● SELECTED TEXT:

# Wiring LED Eyes to a EFX-TEK Prop-1, why won't it work?



## HalloweenRick (Nov 25, 2005)

Ok I'm a wee bit embarrassed to say that what I thought would be the easiest part of putting this raven together is driving me bonkers. I'm wiring up the LED red eyes in the raven. So its just 2 red 5mm LEDs, with the long lead of one hooked to the short lead of the other with a 510 ohm resistor. Then I've got the two other ends hooked up to the white and black ends of a servo connector, going into PIN 2 of the TTL pins on a EFX TEK Prop-1 board. Now get this- when I hook this up without the servo connector and hook it up to a 9v battery it works fine. Add the servo connector, hook it to PIN 2, and I get no response. The rest of the program works, but the LEDs don't light. What am I missing, as I'm sure its something stupid. Does the Prop1 have a resistor already built in? Do I need to hook it to V+ and OUT 2? The program calls for blinking LED's, could that cause it not to light? Thanks for any help you guys can provide (I'm thinking Otaku again...) Here is the program Jon at EFX TEK wrote for me:
' =========================================================================
'
' File......
' Purpose...
' Author.... Jon Williams, EFX-TEK
' Copyright (c) 2008 EFX-TEK
' Some Rights Reserved
' -- see http://creativecommons.org/licenses/by/3.0/
' E-mail.... [email protected]
' Started...
' Updated...
'
' {$STAMP BS1}
' {$PBASIC 1.0}
'
' =========================================================================

' -----[ Program Description ]---------------------------------------------

' -----[ Revision History ]------------------------------------------------

' -----[ I/O Definitions ]-------------------------------------------------

SYMBOL Eyes = 2
SYMBOL Beak = 1
SYMBOL Base = 0

' -----[ Constants ]-------------------------------------------------------

SYMBOL IsOn = 1 ' for active-high in/out
SYMBOL IsOff = 0

SYMBOL Yes = 1
SYMBOL No = 0

SYMBOL BeakOpen = 170
SYMBOL BeakClosed = 130

' -----[ Variables ]-------------------------------------------------------

SYMBOL posBase = B0 ' servo positions
SYMBOL posBeak = B1

SYMBOL idx1 = B2 ' loop controllers
SYMBOL idx2 = B3

SYMBOL timer1 = W2 ' base timer
SYMBOL timer2 = W3 ' beak timer
SYMBOL timer3 = W4 ' blink timer
SYMBOL lottery = W5 ' random #

' -----[ Initialization ]--------------------------------------------------

Reset:
PINS = %00000100 ' eyes on
DIRS = %00000111 ' set outputs

posBase = 150
posBeak = BeakClosed

timer1 = 1000 ' must preset > 20
timer2 = 2000
timer3 = 2500

' -----[ Program Code ]----------------------------------------------------

Main:
RANDOM lottery ' stir random #
GOSUB Refresh_Servos

Check_Base:
timer1 = timer1 - 20 ' update timer
IF timer1 > 20 THEN Check_Beak ' expired?

[Rows from a dataset]
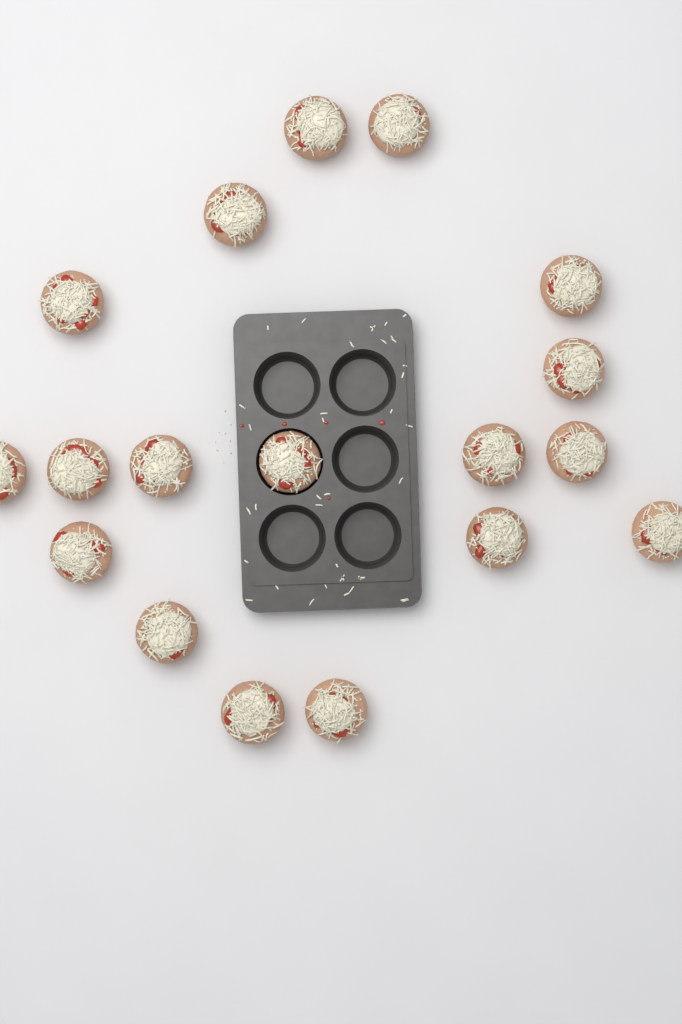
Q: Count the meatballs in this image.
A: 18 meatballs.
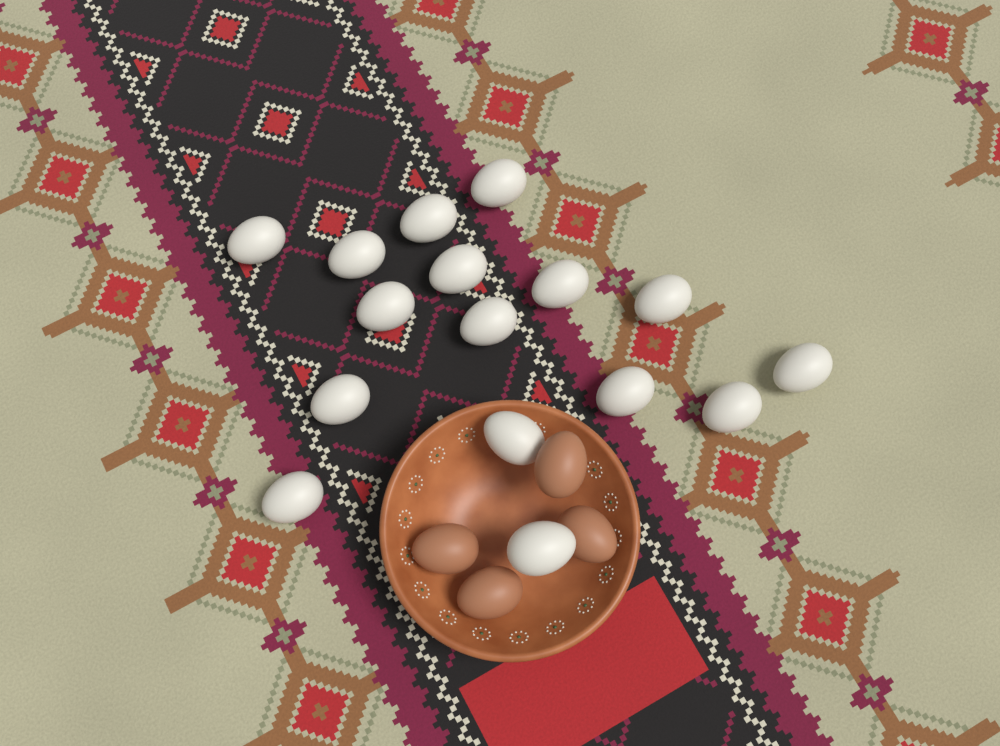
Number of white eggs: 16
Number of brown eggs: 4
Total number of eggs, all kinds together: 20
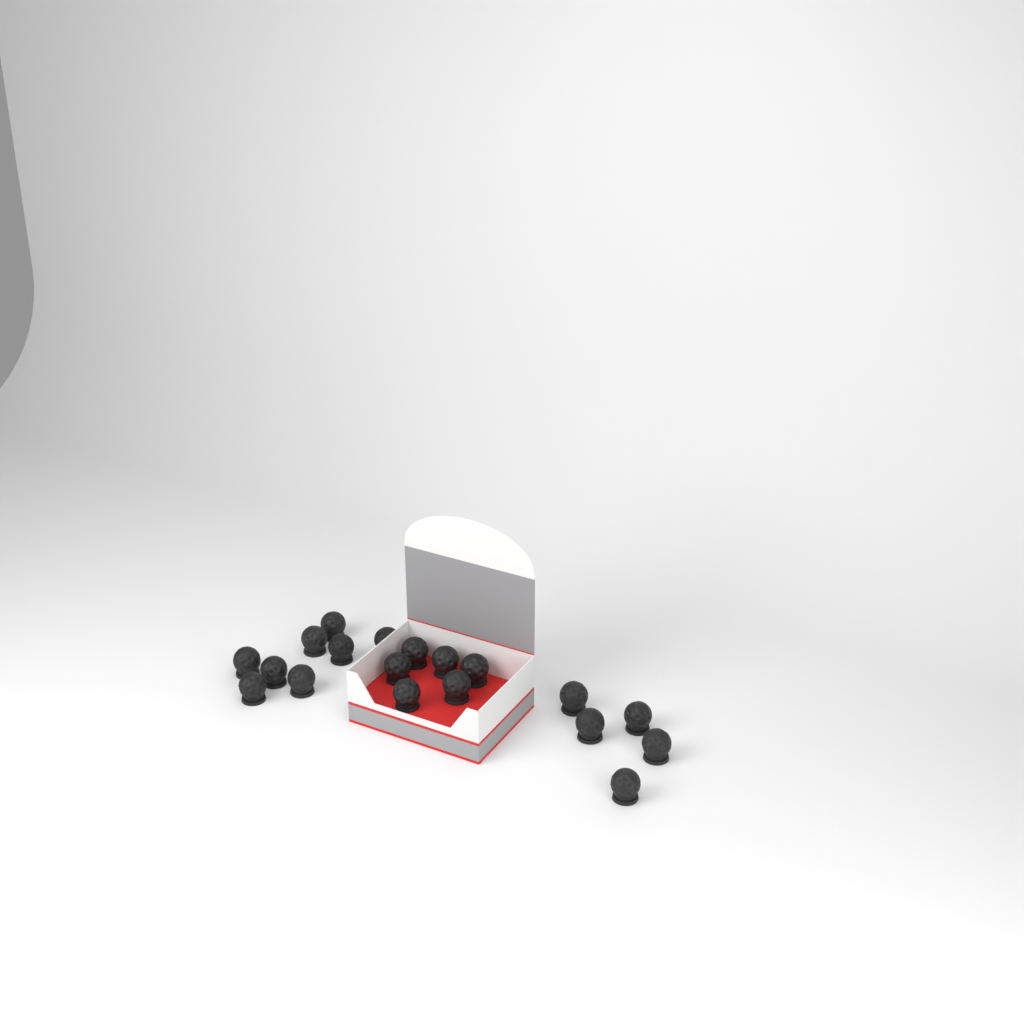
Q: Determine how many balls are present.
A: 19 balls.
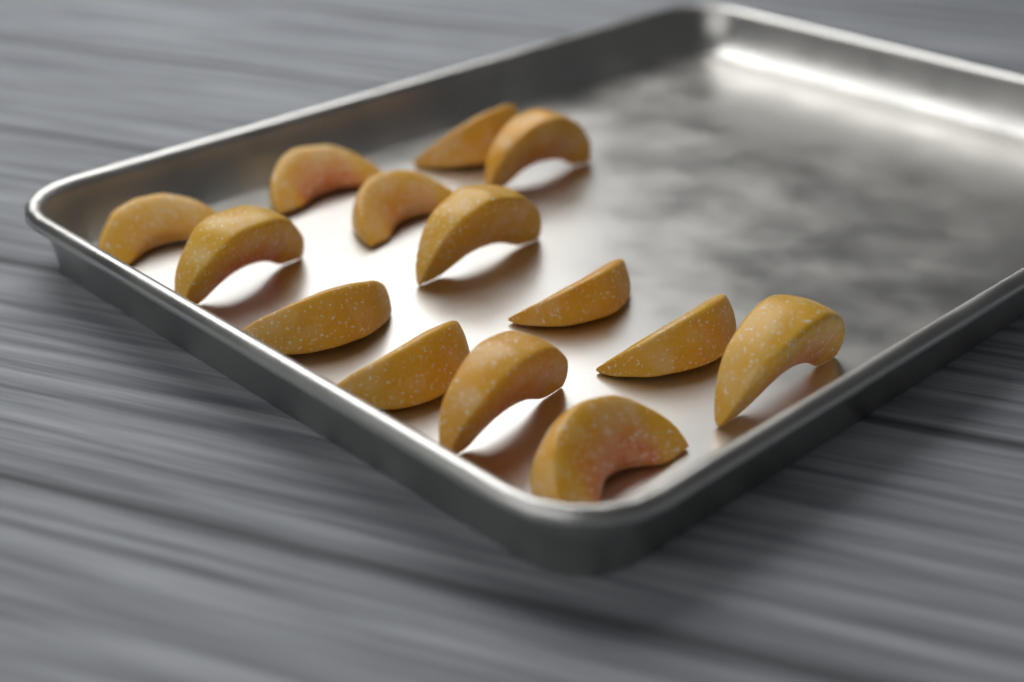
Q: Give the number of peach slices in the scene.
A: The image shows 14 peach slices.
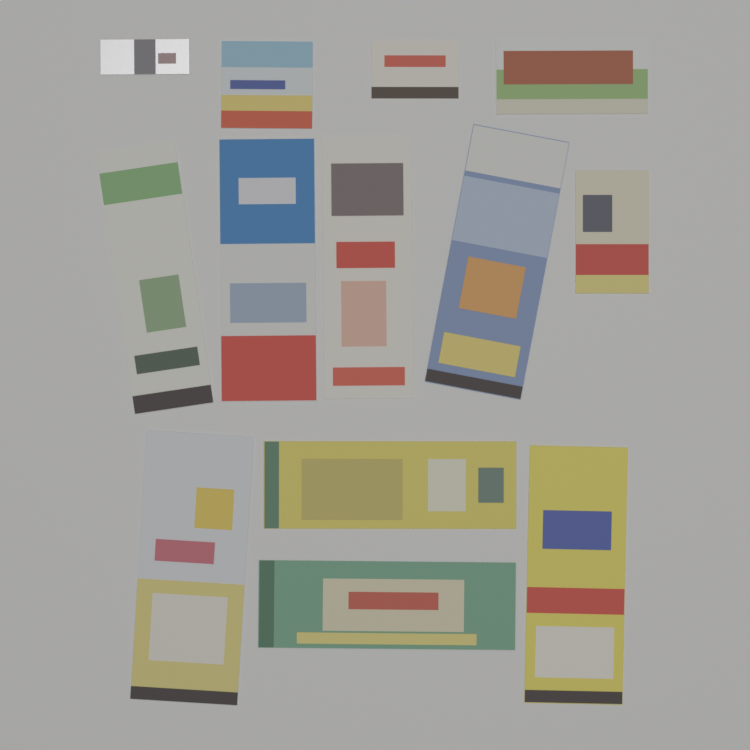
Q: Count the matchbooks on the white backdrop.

● SET PROBLEM 1: Reproduce the forum thread between "timer1 = 1000" and "Check_Beak ' expired?", inclusive, renaming "timer1" to "baseTimer".
● SET PROBLEM 2: Copy the listing of dataset rows line for line without any change, leaving out the pictures.

● RESULT 1:
baseTimer = 1000 ' must preset > 20
timer2 = 2000
timer3 = 2500

' -----[ Program Code ]----------------------------------------------------

Main:
RANDOM lottery ' stir random #
GOSUB Refresh_Servos

Check_Base:
baseTimer = baseTimer - 20 ' update timer
IF baseTimer > 20 THEN Check_Beak ' expired?

● RESULT 2:
Q: Count the meatballs in this image.
A: 18 meatballs.
Number of white eggs: 16
Number of brown eggs: 4
Total number of eggs, all kinds together: 20
Q: Determine how many balls are present.
A: 19 balls.
Q: Give the number of peach slices in the scene.
A: The image shows 14 peach slices.
Q: Count the matchbooks on the white backdrop.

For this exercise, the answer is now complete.